## Description of the task
Locate every line in the records below that contains the word "ΕΚΠΑ", and copy each one.

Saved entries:
BEGIN
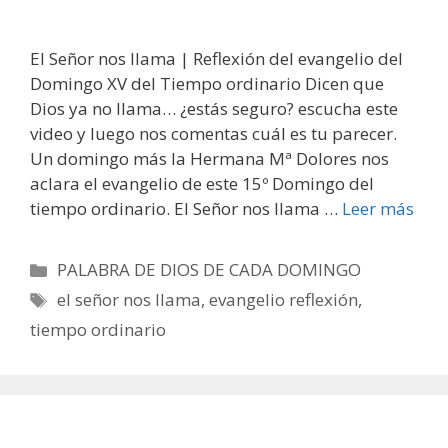
El Señor nos llama | Reflexión del evangelio del
Domingo XV del Tiempo ordinario Dicen que
Dios ya no llama… ¿estás seguro? escucha este
video y luego nos comentas cuál es tu parecer.
Un domingo más la Hermana Mª Dolores nos
aclara el evangelio de este 15º Domingo del
tiempo ordinario. El Señor nos llama …
Leer más
Categorías
PALABRA DE DIOS DE CADA DOMINGO
Etiquetas
el señor nos llama
,
evangelio reflexión
,
tiempo ordinario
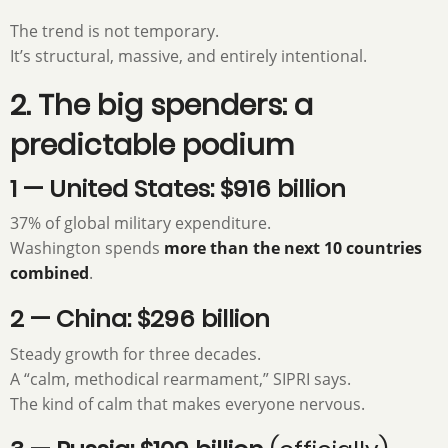
The trend is not temporary.
It’s structural, massive, and entirely intentional.
2. The big spenders: a
predictable podium
1 — United States: $916 billion
37% of global military expenditure.
Washington spends
more than the next 10 countries
combined
.
2 — China: $296 billion
Steady growth for three decades.
A “calm, methodical rearmament,” SIPRI says.
The kind of calm that makes everyone nervous.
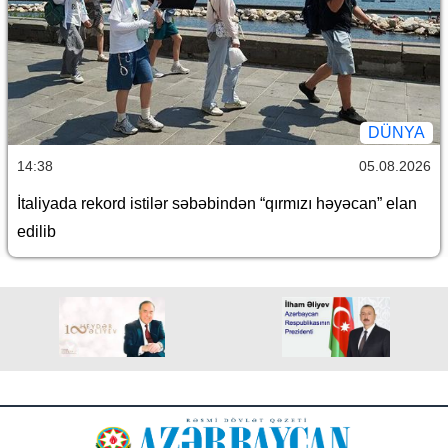
DÜNYA
14:38
05.08.2026
İtaliyada rekord istilər səbəbindən “qırmızı həyəcan” elan
edilib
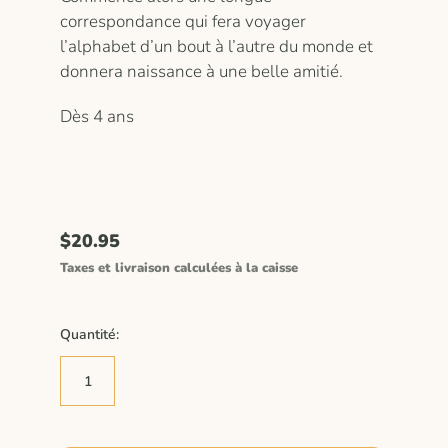
correspondance qui fera voyager
l’alphabet d’un bout à l’autre du monde et
donnera naissance à une belle amitié.
Dès 4 ans
$20.95
Taxes et livraison calculées à la caisse
Quantité:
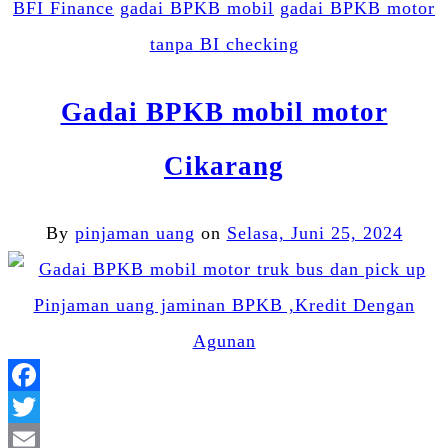
BFI Finance
gadai BPKB mobil
gadai BPKB motor
tanpa BI checking
Gadai BPKB mobil motor
Cikarang
By
pinjaman uang
on
Selasa, Juni 25, 2024
Facebook
Twitter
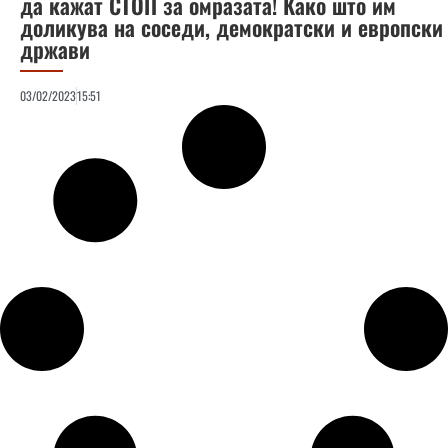
да кажат СТОП за омразата! Како што им
доликува на соседи, демократски и европски
држави
03/02/2023
15:51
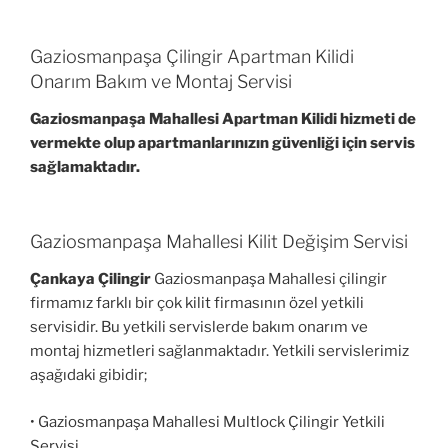
Gaziosmanpaşa Çilingir Apartman Kilidi
Onarım Bakım ve Montaj Servisi
Gaziosmanpaşa Mahallesi Apartman Kilidi hizmeti de
vermekte olup apartmanlarınızın güvenliği için servis
sağlamaktadır.
Gaziosmanpaşa Mahallesi Kilit Değişim Servisi
Çankaya Çilingir
Gaziosmanpaşa Mahallesi çilingir
firmamız farklı bir çok kilit firmasının özel yetkili
servisidir. Bu yetkili servislerde bakım onarım ve
montaj hizmetleri sağlanmaktadır. Yetkili servislerimiz
aşağıdaki gibidir;
• Gaziosmanpaşa Mahallesi Multlock Çilingir Yetkili
Servisi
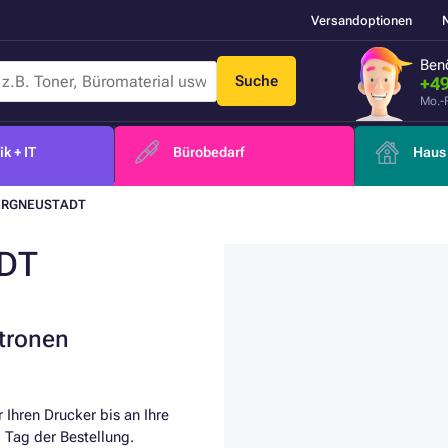
Versandoptionen
Benö
Suche
+49
Mo.-
k + IT
Bürobedarf
Haus 
BERGNEUSTADT
DT
atronen
 Ihren Drucker bis an Ihre
Tag der Bestellung.​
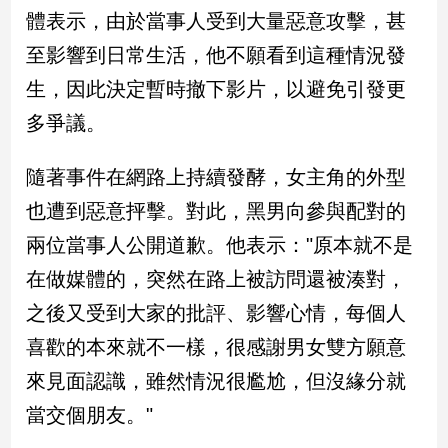
民
體表示，由於當事人受到大量惡意攻擊，甚
調
至影響到日常生活，他不願看到這種情況發
國
會
生，因此決定暫時撤下影片，以避免引發更
焦
多爭議。
點
隨著事件在網路上持續發酵，女主角的外型
觀
也遭到惡意抨擊。對此，黑男向參與配對的
點
兩位當事人公開道歉。他表示："原本就不是
兩
在做媒體的，突然在路上被訪問還被湊對，
岸/
之後又受到大家的批評、影響心情，每個人
國
際
喜歡的本來就不一樣，很感謝男女雙方願意
社
來見面認識，雖然情況很尷尬，但沒緣分就
會/
地
當交個朋友。"
方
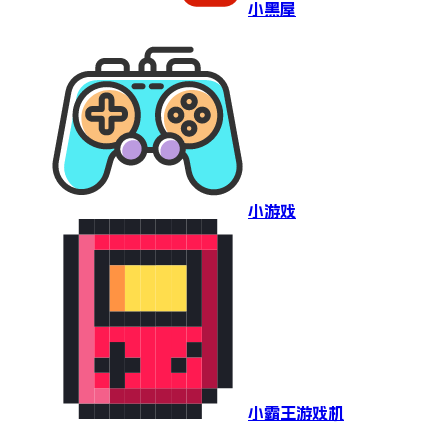
小黑屋
小游戏
小霸王游戏机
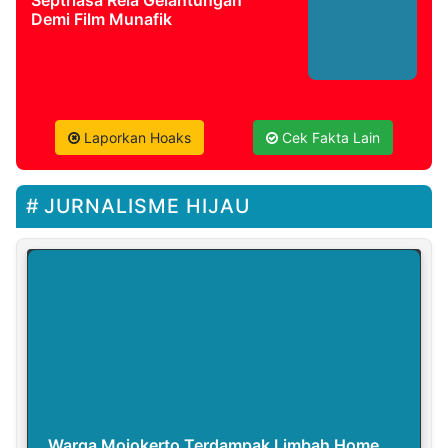
Demi Film Munafik
Laporkan Hoaks
Cek Fakta Lain
JURNALISME HIJAU
Warga Mojokerto Terdampak Limbah Home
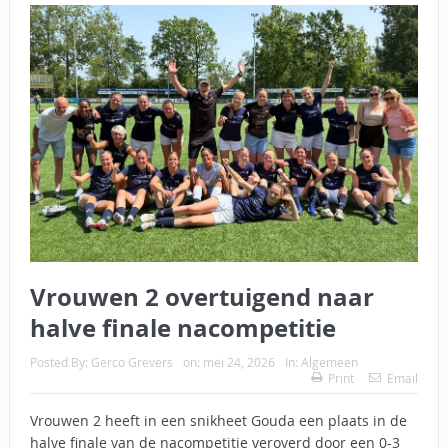
Vrouwen 2 overtuigend naar
halve finale nacompetitie
Posted By:
Gerco Grevers
on:
mei 24, 2026
In:
Algemeen
Print
Email
Vrouwen 2 heeft in een snikheet Gouda een plaats in de
halve finale van de nacompetitie veroverd door een 0-3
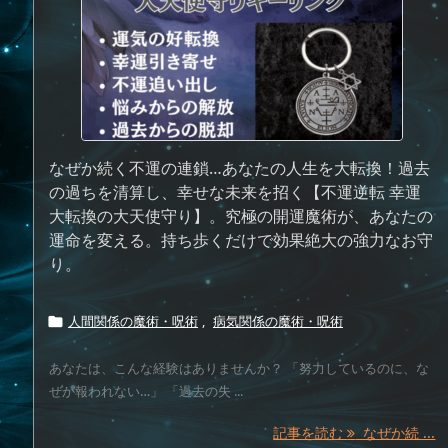
なぜか続く不運の連鎖…あなたの人生を大転換！過去
の過ちを清算し、幸せな未来を招く【不運逆転 幸運
大転換の大天使守り】。究極の開運魔術が、あなたの
運命を変える。持ち歩くだけで効果絶大の強力なお守
り。
人間関係の魔術・呪術
,
病気関係の魔術・呪術

あなたは、こんな経験はありませんか？ 「努力しているのに、な
ぜか報われない…」 「過去の失 ...
記事を読む
なぜか続 ...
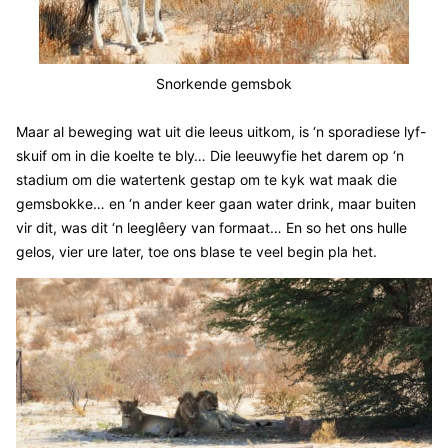
Snorkende gemsbok
Maar al beweging wat uit die leeus uitkom, is ‘n sporadiese lyf-
skuif om in die koelte te bly… Die leeuwyfie het darem op ‘n
stadium om die watertenk gestap om te kyk wat maak die
gemsbokke… en ‘n ander keer gaan water drink, maar buiten
vir dit, was dit ‘n leeglêery van formaat… En so het ons hulle
gelos, vier ure later, toe ons blase te veel begin pla het.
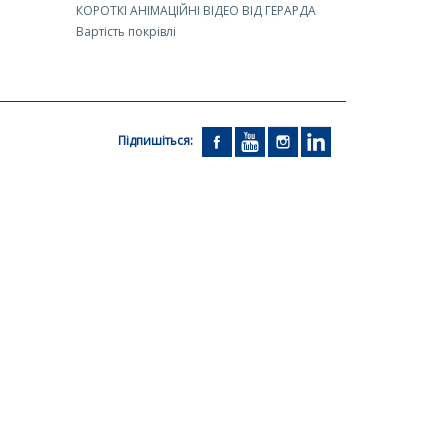
КОРОТКІ АНІМАЦІЙНІ ВІДЕО ВІД ГЕРАРДА
Вартість покрівлі
Підпишіться:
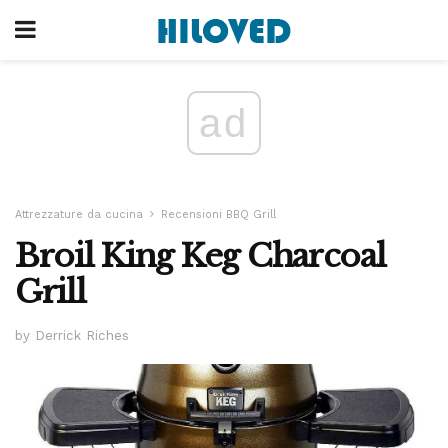
ad
Attrezzature da cucina
Recensioni BBQ Grill
Broil King Keg Charcoal
Grill
by Derrick Riches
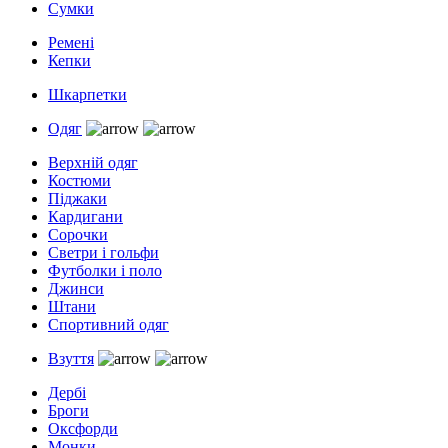
Сумки
Ремені
Кепки
Шкарпетки
Одяг
Верхній одяг
Костюми
Піджаки
Кардигани
Сорочки
Светри і гольфи
Футболки і поло
Джинси
Штани
Спортивний одяг
Взуття
Дербі
Броги
Оксфорди
Монки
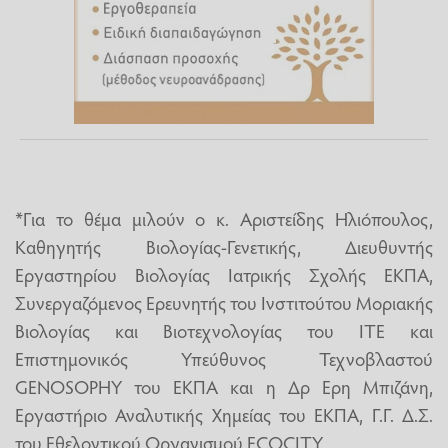
*Για το θέμα μιλούν o κ. Αριστείδης Ηλιόπουλος,
Καθηγητής Βιολογίας-Γενετικής, Διευθυντής
Εργαστηρίου Βιολογίας Ιατρικής Σχολής ΕΚΠΑ,
Συνεργαζόμενος Ερευνητής του Ινστιτούτου Μοριακής
Βιολογίας και Βιοτεχνολογίας του ΙΤΕ και
Επιστημονικός Υπεύθυνος Τεχνοβλαστού
GENOSOPHY του ΕΚΠΑ και η Δρ Ερη Μπιζάνη,
Εργαστήριο Αναλυτικής Χημείας του ΕΚΠΑ, Γ.Γ. Δ.Σ.
του Εθελοντικού Οργανισμού ECOCITY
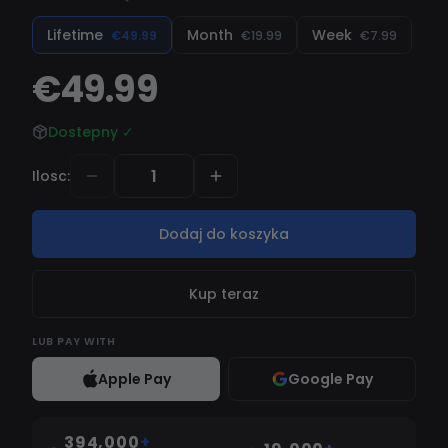
Lifetime
Month
Week
€49.99
€19.99
€7.99
€49.99
Dostepny
✓
Ilosc
:
Dodaj do koszyka
Kup teraz
LUB
PAY WITH
Apple Pay
Google Pay
394,000
+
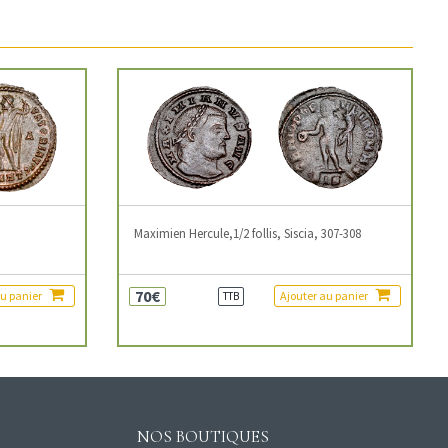
3
Maximien Hercule,1/2 follis, Siscia, 307-308
70€
au panier
Ajouter au panier
TTB
NOS BOUTIQUES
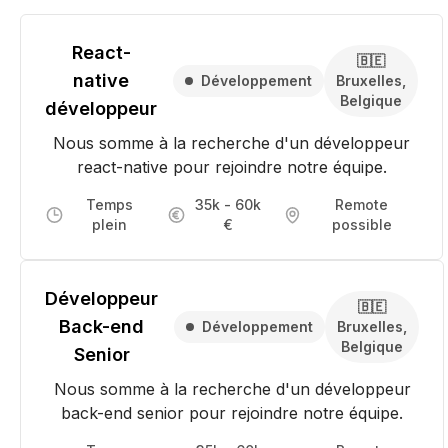
React-
🇧🇪
native
Développement
Bruxelles,
Belgique
développeur
Nous somme à la recherche d'un développeur
react-native pour rejoindre notre équipe.
Temps
35k - 60k
Remote
plein
€
possible
Développeur
🇧🇪
Back-end
Développement
Bruxelles,
Belgique
Senior
Nous somme à la recherche d'un développeur
back-end senior pour rejoindre notre équipe.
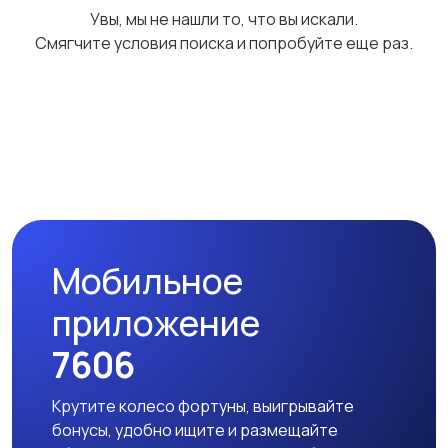
Увы, мы не нашли то, что вы искали.
запчасти
Смягчите условия поиска и попробуйте еще раз.
Мобильное
приложение
7606
Крутите колесо фортуны, выигрывайте
бонусы, удобно ищите и размещайте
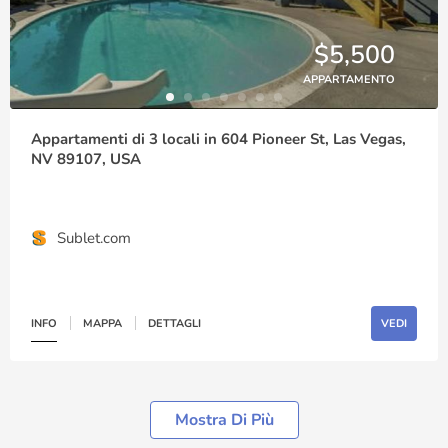
$5,500
APPARTAMENTO
Appartamenti di 3 locali in 604 Pioneer St, Las Vegas,
NV 89107, USA
Sublet.com
INFO
MAPPA
DETTAGLI
VEDI
Mostra Di Più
END
## Solution
Εργαστηρίου Βιολογίας Ιατρικής Σχολής ΕΚΠΑ,
GENOSOPHY του ΕΚΠΑ και η Δρ Ερη Μπιζάνη,
Εργαστήριο Αναλυτικής Χημείας του ΕΚΠΑ, Γ.Γ. Δ.Σ.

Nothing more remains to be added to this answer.